Copy the records below with every "pose" changed to "camera" and nothing else altered. Leave out the pictures.

-.-.-

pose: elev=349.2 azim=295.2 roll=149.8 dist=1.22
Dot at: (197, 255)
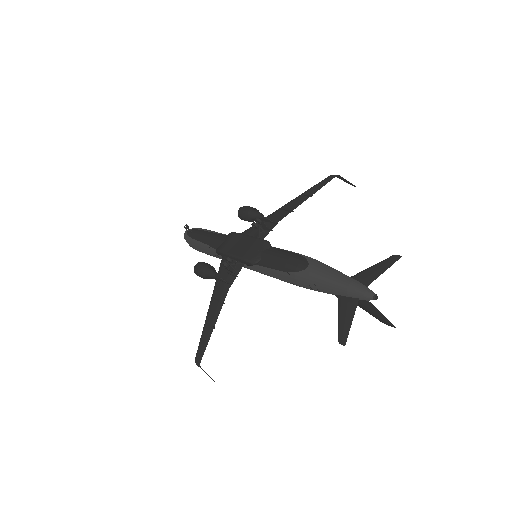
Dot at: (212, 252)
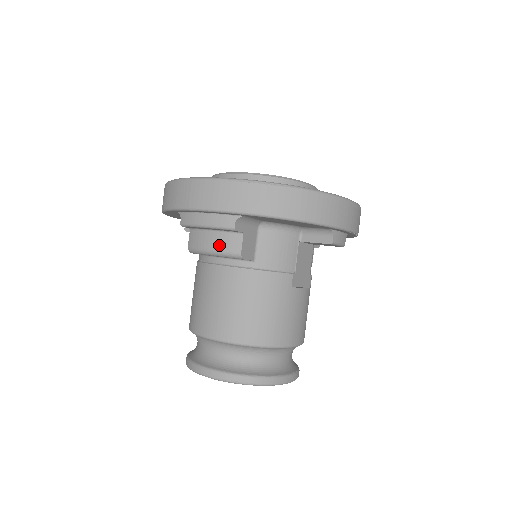
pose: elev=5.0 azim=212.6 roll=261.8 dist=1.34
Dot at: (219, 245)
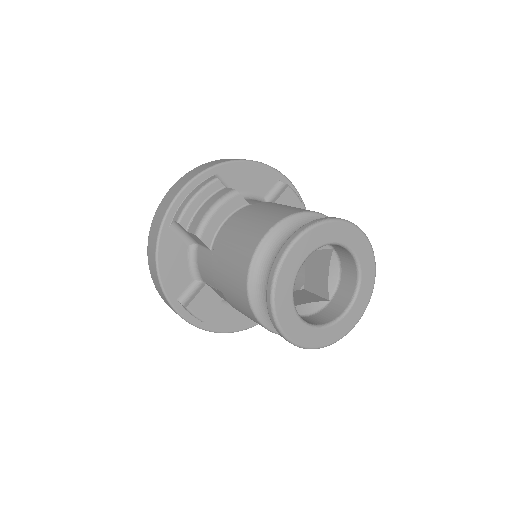
Dot at: (215, 199)
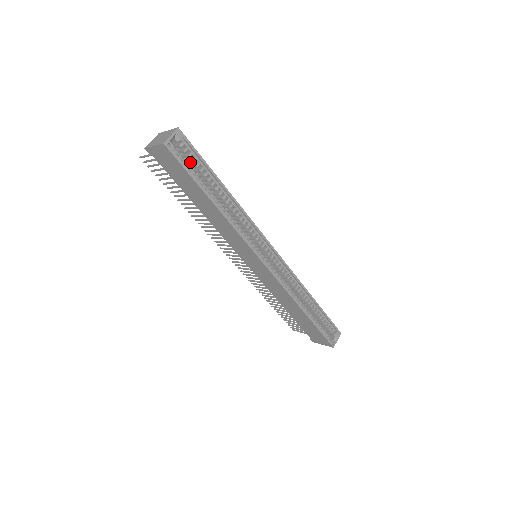
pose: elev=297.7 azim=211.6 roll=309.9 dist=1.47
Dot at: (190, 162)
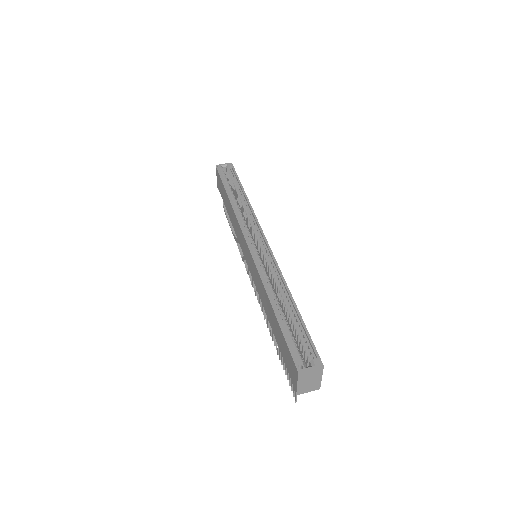
Dot at: (231, 181)
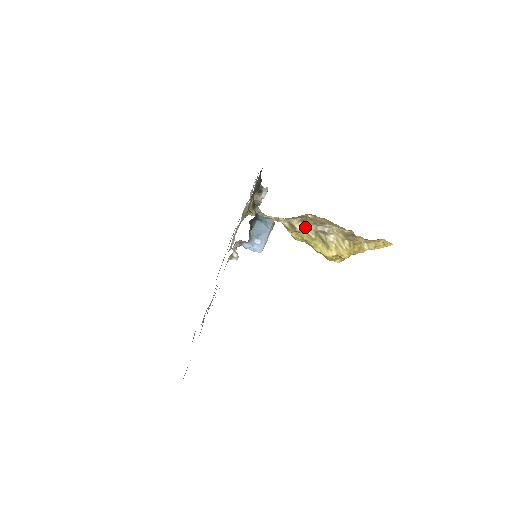
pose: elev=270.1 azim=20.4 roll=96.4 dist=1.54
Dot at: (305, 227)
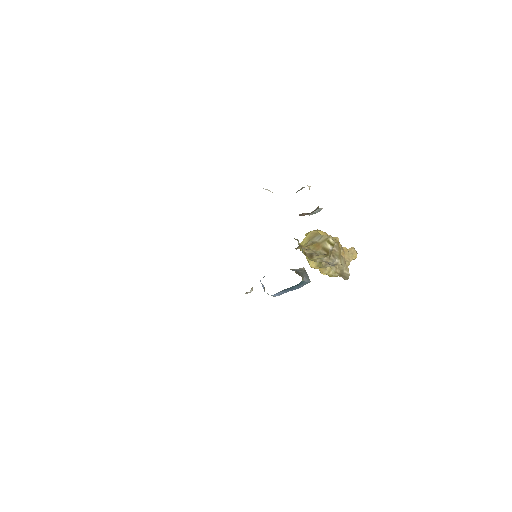
Dot at: (320, 258)
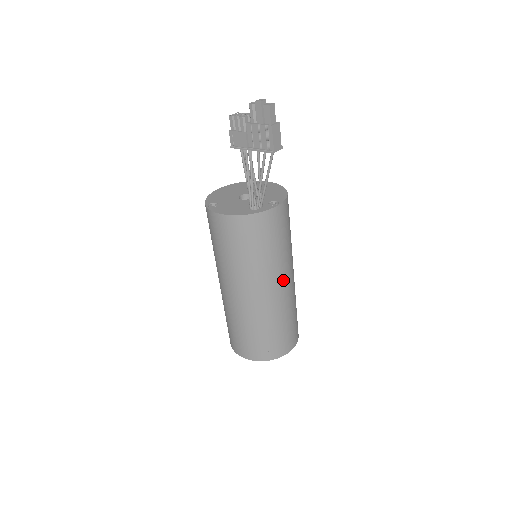
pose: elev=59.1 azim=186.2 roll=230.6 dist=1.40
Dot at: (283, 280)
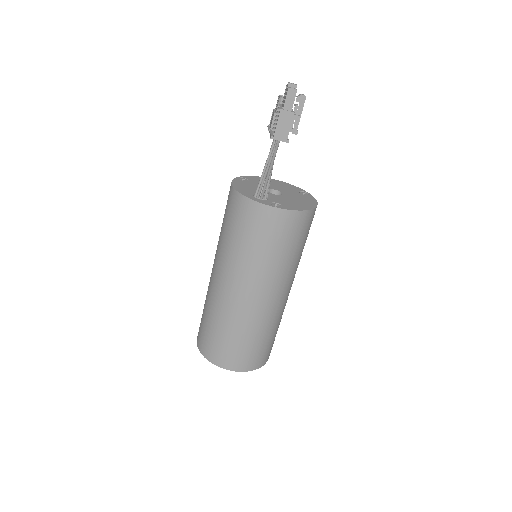
Dot at: (250, 289)
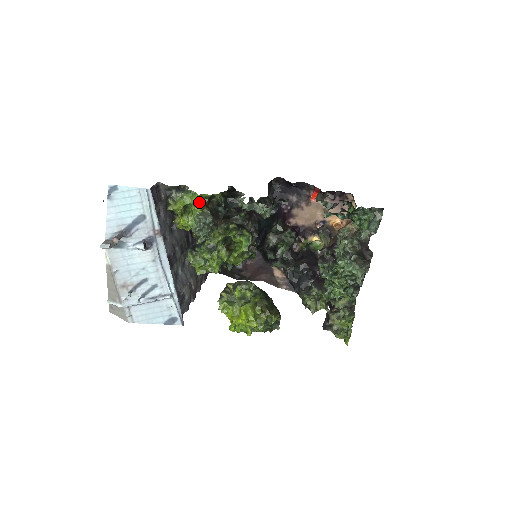
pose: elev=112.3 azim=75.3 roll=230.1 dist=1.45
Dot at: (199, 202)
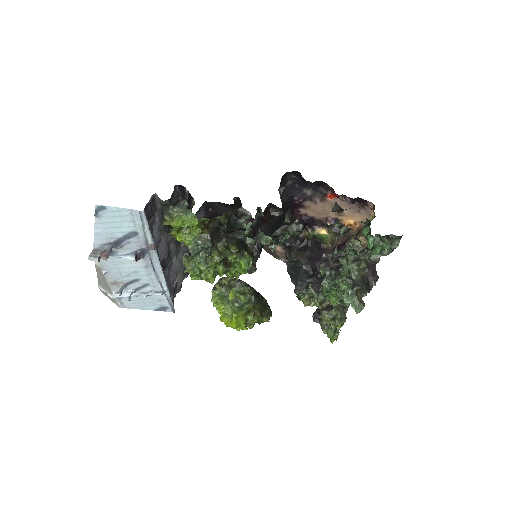
Dot at: (198, 226)
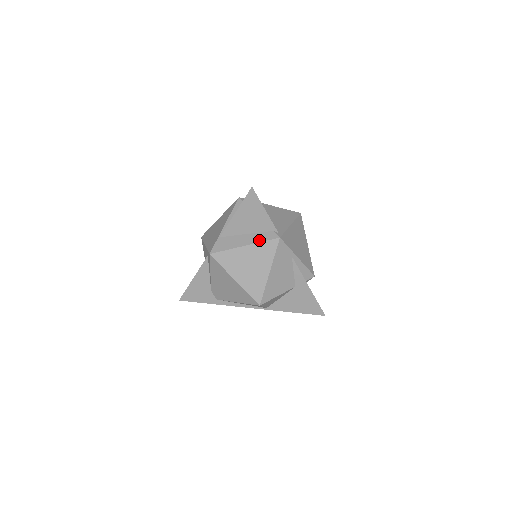
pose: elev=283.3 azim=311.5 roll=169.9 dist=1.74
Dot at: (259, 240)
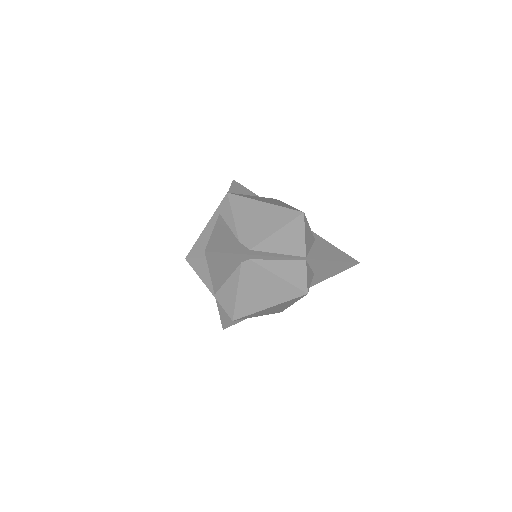
Dot at: occluded
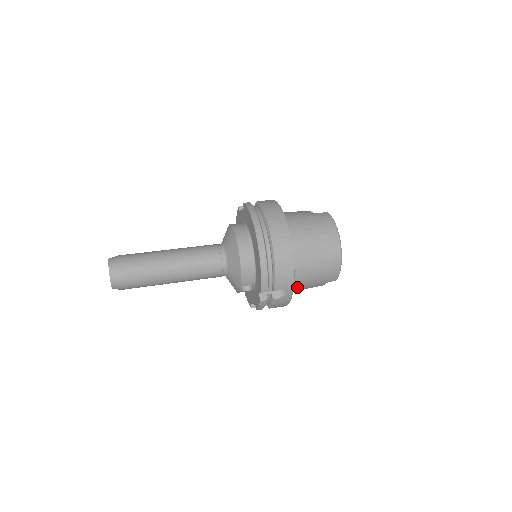
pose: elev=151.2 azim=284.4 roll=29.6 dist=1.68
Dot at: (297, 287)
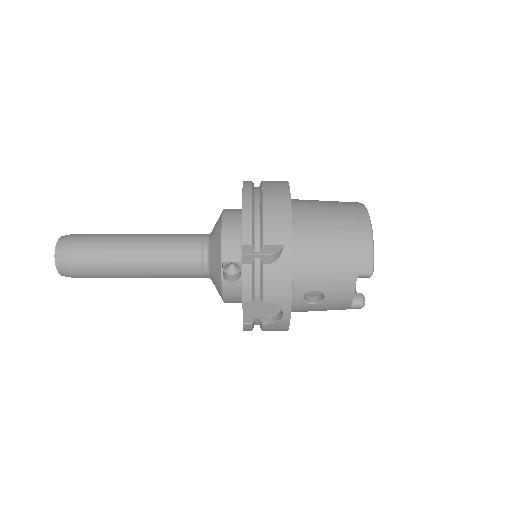
Dot at: (307, 272)
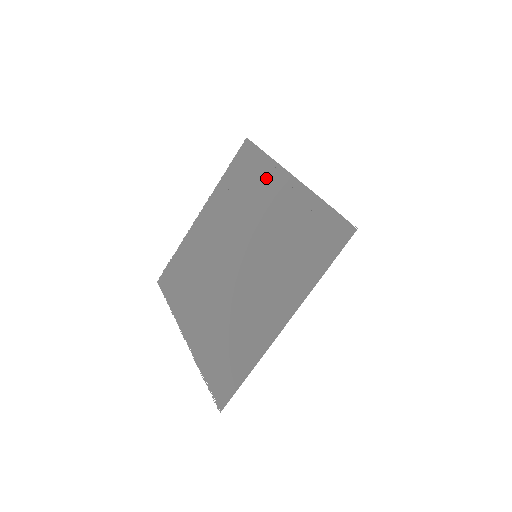
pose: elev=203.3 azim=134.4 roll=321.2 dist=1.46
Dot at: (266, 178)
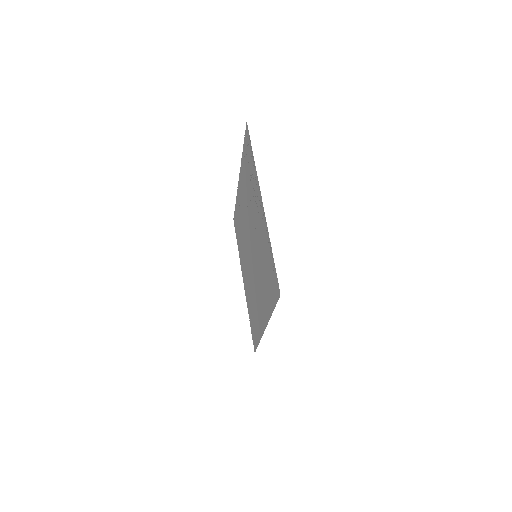
Dot at: (254, 185)
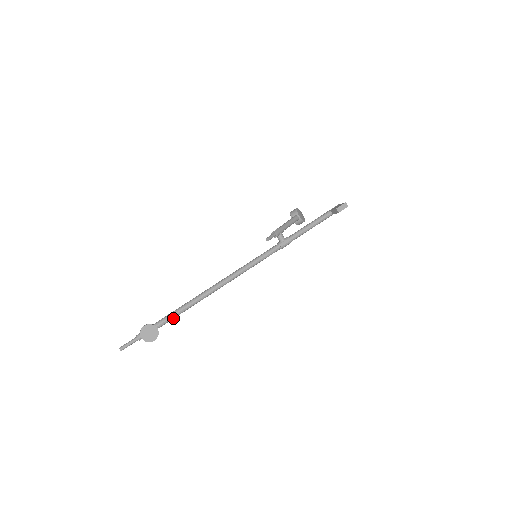
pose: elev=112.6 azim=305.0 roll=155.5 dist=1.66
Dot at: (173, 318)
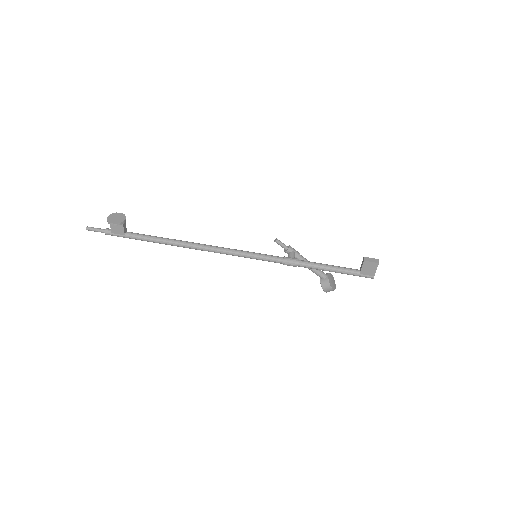
Dot at: (144, 239)
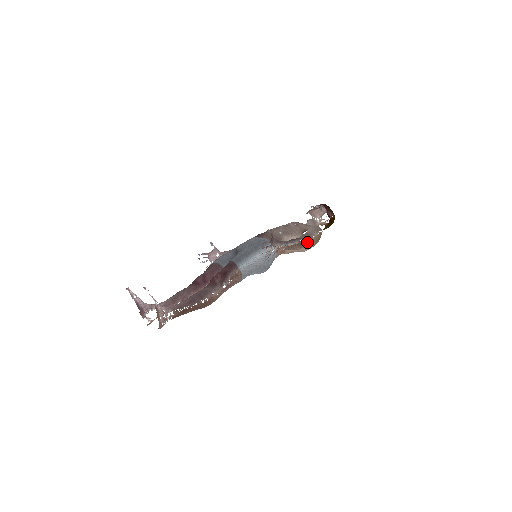
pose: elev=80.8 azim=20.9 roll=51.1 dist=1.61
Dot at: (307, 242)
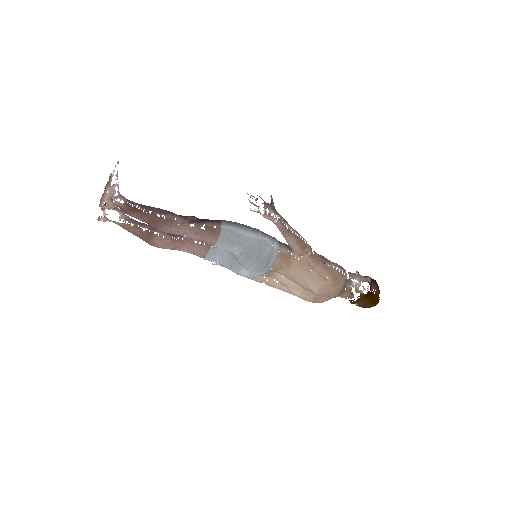
Dot at: (316, 258)
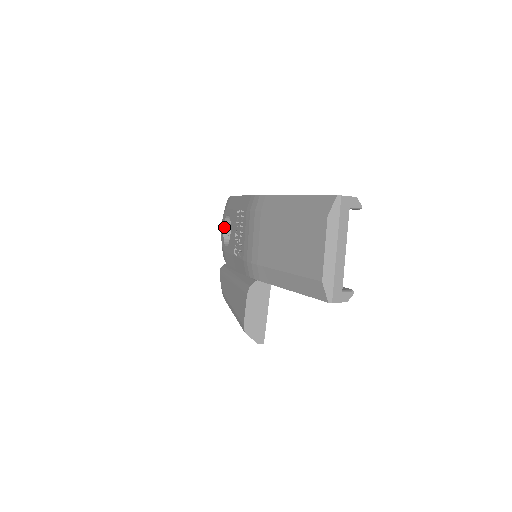
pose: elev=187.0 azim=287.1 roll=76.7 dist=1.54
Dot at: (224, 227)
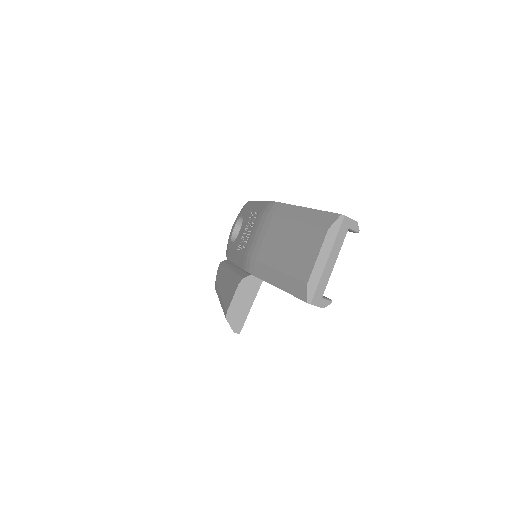
Dot at: (235, 226)
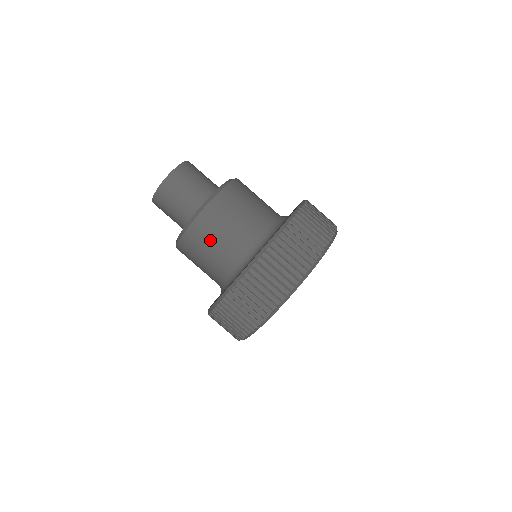
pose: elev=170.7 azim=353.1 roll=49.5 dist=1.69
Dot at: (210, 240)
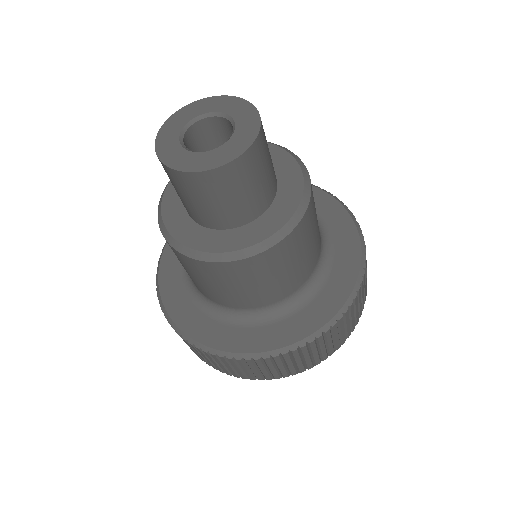
Dot at: occluded
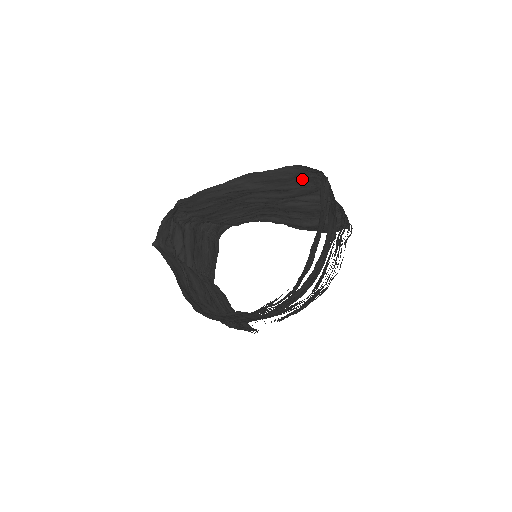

-.-.-

§ **Complete response**:
camera: elev=349.2 azim=295.2 roll=149.8 dist=1.22
Dot at: (197, 255)
Dot at: (212, 252)
camera: elev=5.0 azim=212.6 roll=261.8 dist=1.34
Dot at: (219, 245)
Dot at: (215, 199)
camera: elev=297.7 azim=211.6 roll=309.9 dist=1.47
Dot at: (190, 162)
Dot at: (231, 181)
camera: elev=270.1 azim=20.4 roll=96.4 dist=1.54
Dot at: (305, 227)
Dot at: (320, 258)
camera: elev=59.1 azim=186.2 roll=230.6 dist=1.40
Dot at: (283, 280)
Dot at: (250, 289)
camera: elev=112.3 azim=75.3 roll=230.1 dist=1.45
Dot at: (199, 202)
Dot at: (198, 226)
camera: elev=283.3 azim=311.5 roll=169.9 dist=1.74
Dot at: (259, 240)
Dot at: occluded
camera: elev=151.2 azim=284.4 roll=29.6 dist=1.68
Dot at: (297, 287)
Dot at: (307, 272)
camera: elev=203.3 azim=134.4 roll=321.2 dist=1.46
Dot at: (266, 178)
Dot at: (254, 185)
camera: elev=112.6 azim=305.0 roll=155.5 dist=1.66
Dot at: (173, 318)
Dot at: (144, 239)
camera: elev=80.8 azim=20.9 roll=51.1 dist=1.61
Dot at: (307, 242)
Dot at: (316, 258)
camera: elev=187.0 azim=287.1 roll=76.7 dist=1.54
Dot at: (224, 227)
Dot at: (235, 226)
camera: elev=170.7 azim=353.1 roll=49.5 dist=1.69
Dot at: (210, 240)
Dot at: occluded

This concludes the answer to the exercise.